Casio Cz 101
GForce’s Jon Hodgson has been a long-term fan and still owns a CZ-101 and a VZ-8 (which uses a very different synthesis method to the CZ series). Here’s his take on the CZ. Subtractive Digital Synthesizers are a silly idea, the classic Moog 4-Pole filter needs 10 transistors in analogue form - A 4-Pole audio-rate digital filter takes hundreds. Add a couple of oscillators and you're probably into thousands, and that's before you even start trying to do the cool stuff, like the distortions that make real analogue filters sound so nice, or oscillator sync.
It's small, it's cheap, and it's good! This is the pea-size version of the CZ-1000 with a mini-keyboard. The CZ-101 is a digital synth and although the programming is. It's small, it's cheap, and it's good! This is the pea-size version of the CZ-1000 with a mini-keyboard. The CZ-101 is a digital synth and although the programming is.
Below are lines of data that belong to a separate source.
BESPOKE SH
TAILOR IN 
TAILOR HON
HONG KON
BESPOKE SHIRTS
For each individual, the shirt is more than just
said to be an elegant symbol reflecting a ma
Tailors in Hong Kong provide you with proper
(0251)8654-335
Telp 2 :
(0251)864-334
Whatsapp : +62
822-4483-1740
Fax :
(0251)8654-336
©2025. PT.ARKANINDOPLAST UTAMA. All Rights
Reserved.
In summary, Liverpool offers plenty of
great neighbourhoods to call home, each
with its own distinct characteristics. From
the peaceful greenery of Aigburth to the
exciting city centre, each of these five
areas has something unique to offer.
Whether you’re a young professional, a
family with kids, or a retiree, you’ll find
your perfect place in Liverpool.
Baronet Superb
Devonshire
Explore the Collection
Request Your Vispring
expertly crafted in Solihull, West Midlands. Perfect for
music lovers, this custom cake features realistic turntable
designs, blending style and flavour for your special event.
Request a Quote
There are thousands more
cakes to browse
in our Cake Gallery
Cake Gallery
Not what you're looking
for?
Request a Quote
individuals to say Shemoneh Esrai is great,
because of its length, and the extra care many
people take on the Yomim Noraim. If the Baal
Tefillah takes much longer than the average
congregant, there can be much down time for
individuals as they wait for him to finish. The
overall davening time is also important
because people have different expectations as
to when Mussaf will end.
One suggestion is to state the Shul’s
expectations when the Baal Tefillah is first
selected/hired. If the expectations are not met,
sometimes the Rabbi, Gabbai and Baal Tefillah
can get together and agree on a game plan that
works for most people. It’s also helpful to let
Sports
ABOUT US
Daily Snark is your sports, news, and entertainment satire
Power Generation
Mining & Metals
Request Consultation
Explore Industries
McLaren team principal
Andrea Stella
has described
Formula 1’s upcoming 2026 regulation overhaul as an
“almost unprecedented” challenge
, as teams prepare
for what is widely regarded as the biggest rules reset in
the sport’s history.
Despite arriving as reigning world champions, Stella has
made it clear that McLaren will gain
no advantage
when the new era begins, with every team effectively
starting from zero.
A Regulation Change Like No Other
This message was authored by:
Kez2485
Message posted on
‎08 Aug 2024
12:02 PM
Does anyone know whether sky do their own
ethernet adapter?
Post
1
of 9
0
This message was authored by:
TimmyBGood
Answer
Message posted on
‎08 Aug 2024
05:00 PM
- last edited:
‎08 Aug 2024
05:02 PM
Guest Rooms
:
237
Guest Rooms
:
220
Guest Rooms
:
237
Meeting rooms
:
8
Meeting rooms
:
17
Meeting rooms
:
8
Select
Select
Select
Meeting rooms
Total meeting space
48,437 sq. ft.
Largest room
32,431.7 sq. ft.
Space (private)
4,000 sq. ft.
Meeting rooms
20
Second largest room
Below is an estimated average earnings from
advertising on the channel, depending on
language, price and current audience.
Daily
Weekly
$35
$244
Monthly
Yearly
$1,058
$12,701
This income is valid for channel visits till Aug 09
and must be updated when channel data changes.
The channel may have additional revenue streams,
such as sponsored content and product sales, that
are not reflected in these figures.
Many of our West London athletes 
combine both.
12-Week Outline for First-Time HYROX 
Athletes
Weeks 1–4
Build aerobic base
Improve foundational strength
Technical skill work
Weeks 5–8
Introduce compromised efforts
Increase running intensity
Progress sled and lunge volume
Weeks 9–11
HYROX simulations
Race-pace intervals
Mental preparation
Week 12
CZounds Casio CZ synth patches are inspired by 1980s. Punchy horns, rich pads, sweeps, effects and retro flavor galore. Compatible with Casio CZ-1, CZ-101.
These days processors with millions upon millions of transistors sell for very little, so we can implement these very inefficient designs if we want the sound, but back in the early eighties things were very different. The processing power required to implement even a monophonic digital subtractive synth would have been prohibitively expensive (not so much home recording as sell-your-home recording), so manufacturers needed a different approach. The most famous and successful was Yamaha's FM synthesis. Six sine waves (four on the DX9), modulating each other according to various algorithms.
The success of this technology was overwhelming, and was not seriously challenged until the end of the eighties with Roland’s D50, and Korg’s M1. There was another contender though.
Sapphire Asset Management Tool there. When Casio were looking for a solution FM synthesis (actually it should have been called PM, since it was phase modulation rather than frequency) was almost right, there were only three things wrong with it: • It was still quite complex to implement, and therefore quite expensive to implement. That was fine for Yamaha aiming for the pro market, but not for Casio who were aiming more at the consumer market.
• It was hard to use, it's quote hard even for experienced programmers to predict what the effect of changing something on an FM synth will be. • Most importantly, Yamaha owned all the patents!
So Casio came up with a related, but computationally simpler system, called Phase Distortion. Aside from being free of Yamaha patents, and being simpler and thus cheaper to implement, PD had the great advantage of actually being quite similar to analogue subtractive synthesis when it came to programming. For example, the effect of the DCW envelope is not quite the same as the effect of a Filter envelope, but it is close enough that if you can program one, you can program the other. Of course learning how to get the best out of either takes a little longer.
There are a number of articles on how phase distortion works, so it isn't worth going into here. Technically speaking though, it is a very neat solution. It manages to extract a wide variety of useful and accessible sounds out of the minimum gate count, in fact if the history of electronic synthesis in a parallel universe started off with digital synthesis rather than analogue, I wouldn't be surprised if the CZ101 (or maybe the version with a full sized keyboard, the CZ1000) was their equivalent of the Minimoog. The CZ-101 looked like a toy, with a plastic case and mini keys. But with six eight stage envelopes, dozens of waveform shapes, ring modulation and multi-timbral operation, it didn't have to sound like one.